According to the U.S. Bureau of Labor Statistics, unemployment rates in more than 200 major metropolitan areas across the country were lower in April 2013 than they were a year ago.
In addition, the unemployment rate in April was 7.1 percent, not seasonally adjusted, which represents an overall decrease from the 7.7 percent level that it was at last year.
For job-hunters and employers alike, this positive shift throughout the workforce is indicative of a changing tide. More individuals are feeling optimistic about their chances for employment as they settle into the hot seat during an interview with a prospective boss, as opposed to feelings of uncertainty and doubt that have been prevalent since the outset of the Great Recession.

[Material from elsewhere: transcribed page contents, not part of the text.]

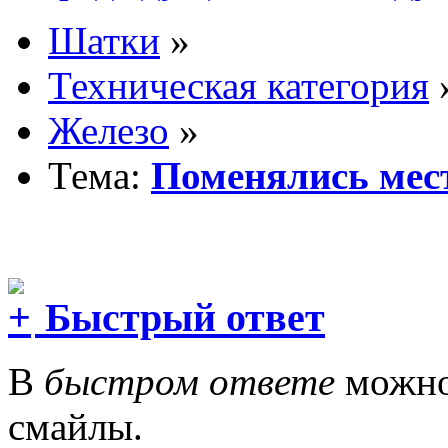
Шатки
»
Техническая категория
Железо
»
Тема:
Поменялись мес
Быстрый ответ
В
быстром ответе
можно 
смайлы.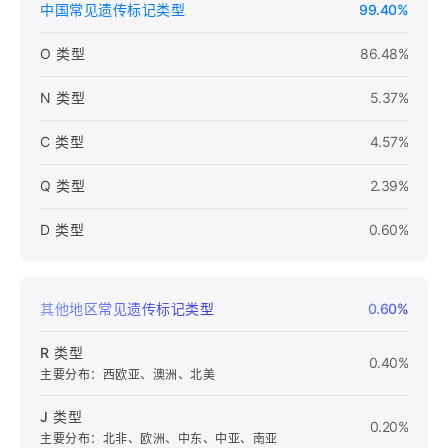
中国常见遗传标记类型
99.40%
O 类型
86.48%
N 类型
5.37%
C 类型
4.57%
Q 类型
2.39%
D 类型
0.60%
其他地区常见遗传标记类型
0.60%
R 类型
0.40%
主要分布：西欧亚、澳洲、北美
J 类型
0.20%
主要分布：北非、欧洲、中东、中亚、南亚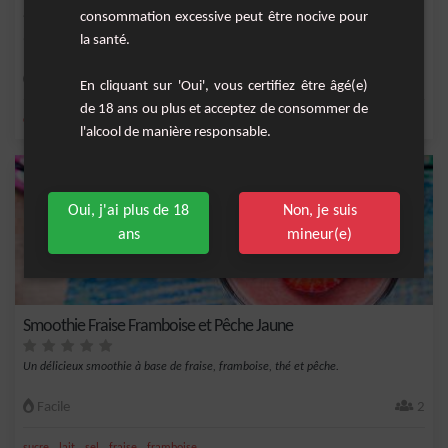
consommation excessive peut être nocive pour
la santé.
Une petite sangria pour toutes les occasions !
Moyenne
6
En cliquant sur 'Oui', vous certifiez être âgé(e)
de 18 ans ou plus et acceptez de consommer de
,
,
,
,
citron
eau gazeuse
orange
sucre
vin rouge
l'alcool de manière responsable.
Oui, j'ai plus de 18
Non, je suis
ans
mineur(e)
Smoothie Fraise Framboise et Pêche Jaune
Un délicieux smoothie à base de fraise, framboise, thé et pêche.
Facile
2
,
,
,
,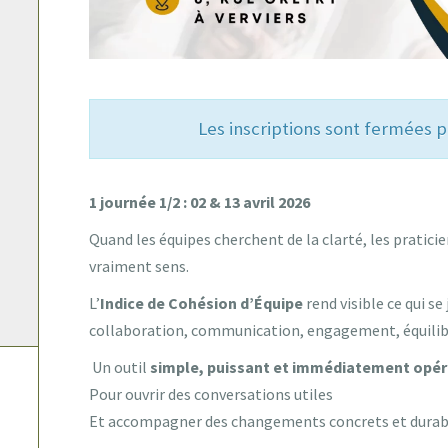
Les inscriptions sont fermées
1 journée 1/2 : 02 & 13 avril 2026
Quand les équipes cherchent de la clarté, les praticie
vraiment sens.
L’
Indice de Cohésion d’Équipe
rend visible ce qui se
collaboration, communication, engagement, équili
Un outil
simple, puissant et immédiatement opér
Pour ouvrir des conversations utiles
Et accompagner des changements concrets et durab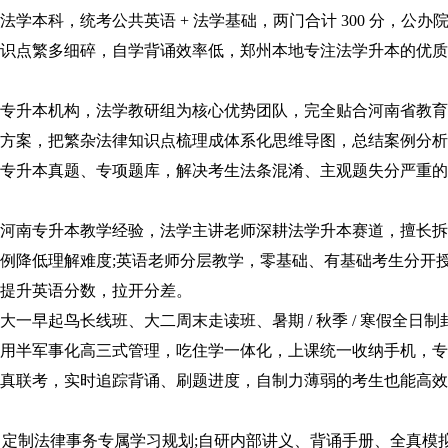
科，统考公共英语 + 法学基础，两门合计 300 分，公办
识点繁多细碎，自学背诵效率低，郑州本地专注法学升本的优质
升本机构，法学教研组为核心优势团队，完全贴合河南省教育
方案，把繁杂法律知识点梳理成体系化思维导图，总结案例分析
专升本真题、专项题库，解决考生法条混淆、主观题失分严重的
河南专升本教学经验，法学主讲老师深耕法学升本赛道，擅长拆
例降低理解难度;英语老师分层教学，零基础、有基础考生分开
提升英语分数，拉开分差。
起鸟长线班、大二周末走读班、暑期 / 秋季 / 寒假全日制
用半军事化高三式管理，吃住学一体化，上课统一收纳手机，专
真联考，实时追踪背诵、刷题进度，自制力薄弱的考生也能高效
，定制法律事务专属学习规划;自研内部讲义、背诵手册、全真模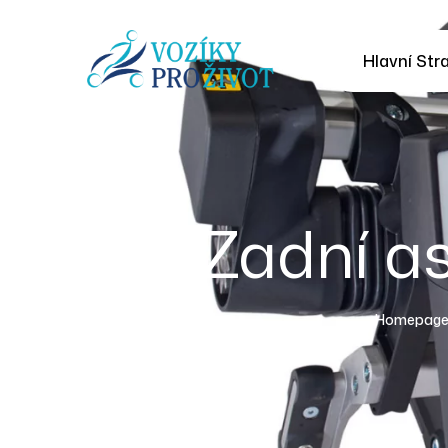
Hlavní Str
Zadní a
Homepag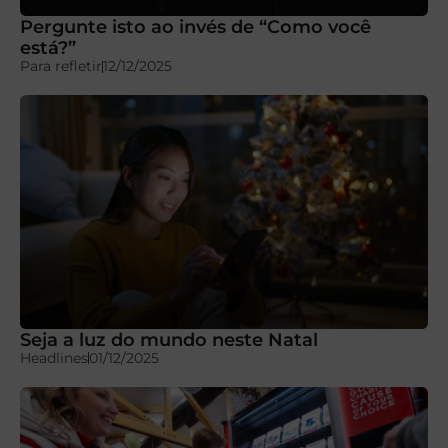
Pergunte isto ao invés de “Como você
está?”
Para refletir
12/12/2025
Seja a luz do mundo neste Natal
Headlines
01/12/2025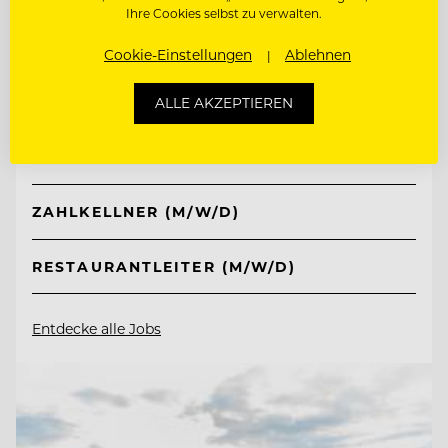
Ihre Cookies selbst zu verwalten.
TOP ARBEITGEBER
Cookie-Einstellungen
Ablehnen
Hotel Post Ischgl
ALLE AKZEPTIEREN
6561 Ischgl, Österreich
ZAHLKELLNER (M/W/D)
RESTAURANTLEITER (M/W/D)
Entdecke alle Jobs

However, for HR managers there are important factors to take into account. During an interview, getting a better sense of who a person is beyond his or her resume is crucial for finding someone who can enhance the quality of the workplace.
While human resources software solutions offer a great way for you to streamline the hiring process and gain more time to interact with applicants on a personal level, it's essential that you take this time to also ask meaningful questions during interviews.
Yet what kinds of questions should you ask, and how should you plan this? According to Inc.com, moving through an applicant's work and educational background in chronological order can provide a vivid portrait of a person's strengths and weaknesses in the office.
"What's amazing is that after a few minutes, you will always have learned something about the candidate — whether positive or negative — that you would never have learned otherwise," John Younger, the CEO of Accolo, a cloud recruiting solutions provider, told the news source.
Overall, the goal of an interview is to lift an individual off of the page. This can help you envision how he or she may interact in the workplace and how that person's talents, aptitudes or prior level of expertise can be used to enhance the quality of your office. Transitioning through one's work background and asking questions about opportunities he or she has had for taking leadership or command of a project can provide better insight.
Once you've determined whether an individual works for your space, HR software systems can help you manage the hiring process with ease and consolidate the information you've gained about him or her.